* _What this task involves_: Lines from the one containing "- ✅ PASS - Console" to the end of the data below are to be restated exactly, with both ends included and nothing else.

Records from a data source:
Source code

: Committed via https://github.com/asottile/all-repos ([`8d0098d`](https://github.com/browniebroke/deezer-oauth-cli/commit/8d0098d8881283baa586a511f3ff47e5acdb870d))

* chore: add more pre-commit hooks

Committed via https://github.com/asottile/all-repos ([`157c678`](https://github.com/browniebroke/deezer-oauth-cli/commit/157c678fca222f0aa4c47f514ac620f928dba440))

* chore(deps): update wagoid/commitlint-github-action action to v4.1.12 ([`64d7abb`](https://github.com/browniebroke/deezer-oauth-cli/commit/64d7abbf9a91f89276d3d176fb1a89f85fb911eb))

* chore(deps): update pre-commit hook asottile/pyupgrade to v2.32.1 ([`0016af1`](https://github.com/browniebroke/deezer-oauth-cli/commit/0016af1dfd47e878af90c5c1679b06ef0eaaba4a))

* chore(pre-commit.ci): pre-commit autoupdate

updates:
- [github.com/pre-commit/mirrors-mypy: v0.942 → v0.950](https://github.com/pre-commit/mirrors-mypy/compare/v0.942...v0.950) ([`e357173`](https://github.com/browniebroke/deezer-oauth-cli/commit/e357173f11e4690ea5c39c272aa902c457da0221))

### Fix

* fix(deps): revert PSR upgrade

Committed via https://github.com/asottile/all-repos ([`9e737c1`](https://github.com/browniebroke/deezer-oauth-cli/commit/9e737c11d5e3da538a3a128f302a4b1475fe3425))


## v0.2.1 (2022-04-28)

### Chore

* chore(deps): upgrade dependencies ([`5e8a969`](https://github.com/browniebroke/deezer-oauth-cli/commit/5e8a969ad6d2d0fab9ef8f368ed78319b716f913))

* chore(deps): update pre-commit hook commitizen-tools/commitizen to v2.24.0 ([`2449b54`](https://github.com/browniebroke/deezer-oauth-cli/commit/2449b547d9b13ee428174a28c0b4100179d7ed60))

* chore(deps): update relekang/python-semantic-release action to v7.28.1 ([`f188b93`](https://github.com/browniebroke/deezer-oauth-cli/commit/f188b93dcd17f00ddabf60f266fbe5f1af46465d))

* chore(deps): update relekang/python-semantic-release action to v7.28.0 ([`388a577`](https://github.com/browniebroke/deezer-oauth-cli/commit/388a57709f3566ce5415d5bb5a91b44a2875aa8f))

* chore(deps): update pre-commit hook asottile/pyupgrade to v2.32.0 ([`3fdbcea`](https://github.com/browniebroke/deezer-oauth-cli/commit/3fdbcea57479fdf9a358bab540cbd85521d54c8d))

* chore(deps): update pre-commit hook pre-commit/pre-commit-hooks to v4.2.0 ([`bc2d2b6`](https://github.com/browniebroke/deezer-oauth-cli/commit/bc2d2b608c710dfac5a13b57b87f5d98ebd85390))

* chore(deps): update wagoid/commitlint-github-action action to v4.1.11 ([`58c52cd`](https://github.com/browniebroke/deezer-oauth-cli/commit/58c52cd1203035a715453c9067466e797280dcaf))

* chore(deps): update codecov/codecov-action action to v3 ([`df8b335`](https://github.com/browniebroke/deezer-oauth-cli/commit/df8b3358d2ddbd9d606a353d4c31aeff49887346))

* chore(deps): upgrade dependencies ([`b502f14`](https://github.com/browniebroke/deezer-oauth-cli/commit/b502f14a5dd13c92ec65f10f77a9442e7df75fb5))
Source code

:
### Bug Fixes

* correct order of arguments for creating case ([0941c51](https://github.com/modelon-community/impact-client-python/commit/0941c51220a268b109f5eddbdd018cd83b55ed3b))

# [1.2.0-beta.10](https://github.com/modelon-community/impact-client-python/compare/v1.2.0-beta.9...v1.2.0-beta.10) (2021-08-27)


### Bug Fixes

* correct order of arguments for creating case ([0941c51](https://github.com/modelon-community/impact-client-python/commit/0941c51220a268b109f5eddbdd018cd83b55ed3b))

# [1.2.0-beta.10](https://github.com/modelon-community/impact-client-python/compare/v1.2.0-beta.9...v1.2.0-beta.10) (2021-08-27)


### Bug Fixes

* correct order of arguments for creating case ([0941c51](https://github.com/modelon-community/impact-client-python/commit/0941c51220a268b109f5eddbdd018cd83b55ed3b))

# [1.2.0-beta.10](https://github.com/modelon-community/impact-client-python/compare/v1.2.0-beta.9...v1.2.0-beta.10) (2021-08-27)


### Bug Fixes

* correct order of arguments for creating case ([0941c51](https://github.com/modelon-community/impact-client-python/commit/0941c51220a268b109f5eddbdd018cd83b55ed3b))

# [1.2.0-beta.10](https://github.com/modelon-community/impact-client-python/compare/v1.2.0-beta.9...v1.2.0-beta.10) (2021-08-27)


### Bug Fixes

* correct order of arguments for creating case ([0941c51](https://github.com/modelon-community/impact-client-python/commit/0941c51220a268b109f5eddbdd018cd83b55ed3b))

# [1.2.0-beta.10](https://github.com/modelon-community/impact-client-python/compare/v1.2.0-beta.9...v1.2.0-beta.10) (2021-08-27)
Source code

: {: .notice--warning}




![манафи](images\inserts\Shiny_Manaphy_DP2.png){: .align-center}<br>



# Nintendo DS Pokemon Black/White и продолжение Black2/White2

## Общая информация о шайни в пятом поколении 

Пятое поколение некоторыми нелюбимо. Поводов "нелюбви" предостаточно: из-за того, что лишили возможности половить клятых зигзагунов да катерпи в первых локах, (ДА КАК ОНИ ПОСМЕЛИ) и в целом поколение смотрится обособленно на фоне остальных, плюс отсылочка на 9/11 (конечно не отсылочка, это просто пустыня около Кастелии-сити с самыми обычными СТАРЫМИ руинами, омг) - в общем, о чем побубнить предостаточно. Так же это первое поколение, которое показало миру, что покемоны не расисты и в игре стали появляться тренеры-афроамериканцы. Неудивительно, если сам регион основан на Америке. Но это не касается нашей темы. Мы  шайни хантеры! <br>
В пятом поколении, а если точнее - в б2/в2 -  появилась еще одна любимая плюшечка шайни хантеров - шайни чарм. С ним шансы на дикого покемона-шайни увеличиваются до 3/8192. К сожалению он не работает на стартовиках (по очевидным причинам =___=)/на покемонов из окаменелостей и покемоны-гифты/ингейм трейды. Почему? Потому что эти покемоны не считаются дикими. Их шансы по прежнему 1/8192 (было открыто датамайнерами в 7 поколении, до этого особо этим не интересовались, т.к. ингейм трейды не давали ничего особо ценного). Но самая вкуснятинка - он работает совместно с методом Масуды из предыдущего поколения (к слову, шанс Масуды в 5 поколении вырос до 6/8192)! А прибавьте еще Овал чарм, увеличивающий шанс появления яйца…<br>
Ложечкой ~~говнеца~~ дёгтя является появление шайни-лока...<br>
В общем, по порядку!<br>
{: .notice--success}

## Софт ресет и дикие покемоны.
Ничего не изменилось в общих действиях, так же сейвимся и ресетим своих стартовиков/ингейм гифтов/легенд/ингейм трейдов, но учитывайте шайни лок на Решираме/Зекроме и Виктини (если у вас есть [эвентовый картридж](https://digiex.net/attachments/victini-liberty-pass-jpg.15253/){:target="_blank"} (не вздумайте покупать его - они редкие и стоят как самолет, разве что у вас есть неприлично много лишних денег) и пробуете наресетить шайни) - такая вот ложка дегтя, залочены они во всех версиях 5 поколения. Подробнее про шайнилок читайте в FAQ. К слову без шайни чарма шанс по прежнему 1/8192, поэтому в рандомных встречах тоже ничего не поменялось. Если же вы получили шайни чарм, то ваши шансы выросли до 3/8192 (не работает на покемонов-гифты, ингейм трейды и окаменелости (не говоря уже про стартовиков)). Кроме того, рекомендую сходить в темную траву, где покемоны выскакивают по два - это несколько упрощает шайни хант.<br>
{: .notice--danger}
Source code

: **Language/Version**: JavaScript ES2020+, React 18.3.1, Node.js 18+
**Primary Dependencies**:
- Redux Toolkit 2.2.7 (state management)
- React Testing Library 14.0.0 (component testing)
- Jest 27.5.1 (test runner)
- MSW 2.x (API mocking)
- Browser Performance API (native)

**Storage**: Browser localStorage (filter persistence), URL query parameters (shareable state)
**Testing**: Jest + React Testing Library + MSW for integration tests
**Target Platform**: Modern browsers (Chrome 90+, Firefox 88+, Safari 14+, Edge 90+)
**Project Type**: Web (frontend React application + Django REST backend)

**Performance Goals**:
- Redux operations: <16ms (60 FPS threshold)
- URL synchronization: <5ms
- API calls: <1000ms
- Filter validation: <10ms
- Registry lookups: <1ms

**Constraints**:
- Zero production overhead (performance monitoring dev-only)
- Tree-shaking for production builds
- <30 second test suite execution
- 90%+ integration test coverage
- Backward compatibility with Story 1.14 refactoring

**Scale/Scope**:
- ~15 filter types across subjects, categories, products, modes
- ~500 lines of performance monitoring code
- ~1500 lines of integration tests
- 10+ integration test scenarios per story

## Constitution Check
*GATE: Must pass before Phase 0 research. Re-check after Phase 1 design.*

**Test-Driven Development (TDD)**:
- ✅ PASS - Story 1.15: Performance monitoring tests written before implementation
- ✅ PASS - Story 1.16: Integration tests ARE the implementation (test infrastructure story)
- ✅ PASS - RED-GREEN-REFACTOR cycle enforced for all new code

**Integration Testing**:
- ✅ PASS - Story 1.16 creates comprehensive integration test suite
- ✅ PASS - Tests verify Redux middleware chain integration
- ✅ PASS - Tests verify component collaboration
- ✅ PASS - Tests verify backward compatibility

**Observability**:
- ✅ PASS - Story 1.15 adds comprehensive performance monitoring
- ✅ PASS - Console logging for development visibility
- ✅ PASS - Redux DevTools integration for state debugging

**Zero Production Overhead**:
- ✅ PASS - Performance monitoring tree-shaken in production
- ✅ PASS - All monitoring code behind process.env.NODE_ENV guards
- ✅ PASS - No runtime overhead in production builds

* _Exercise answer_:
- ✅ PASS - Console logging for development visibility
- ✅ PASS - Redux DevTools integration for state debugging

**Zero Production Overhead**:
- ✅ PASS - Performance monitoring tree-shaken in production
- ✅ PASS - All monitoring code behind process.env.NODE_ENV guards
- ✅ PASS - No runtime overhead in production builds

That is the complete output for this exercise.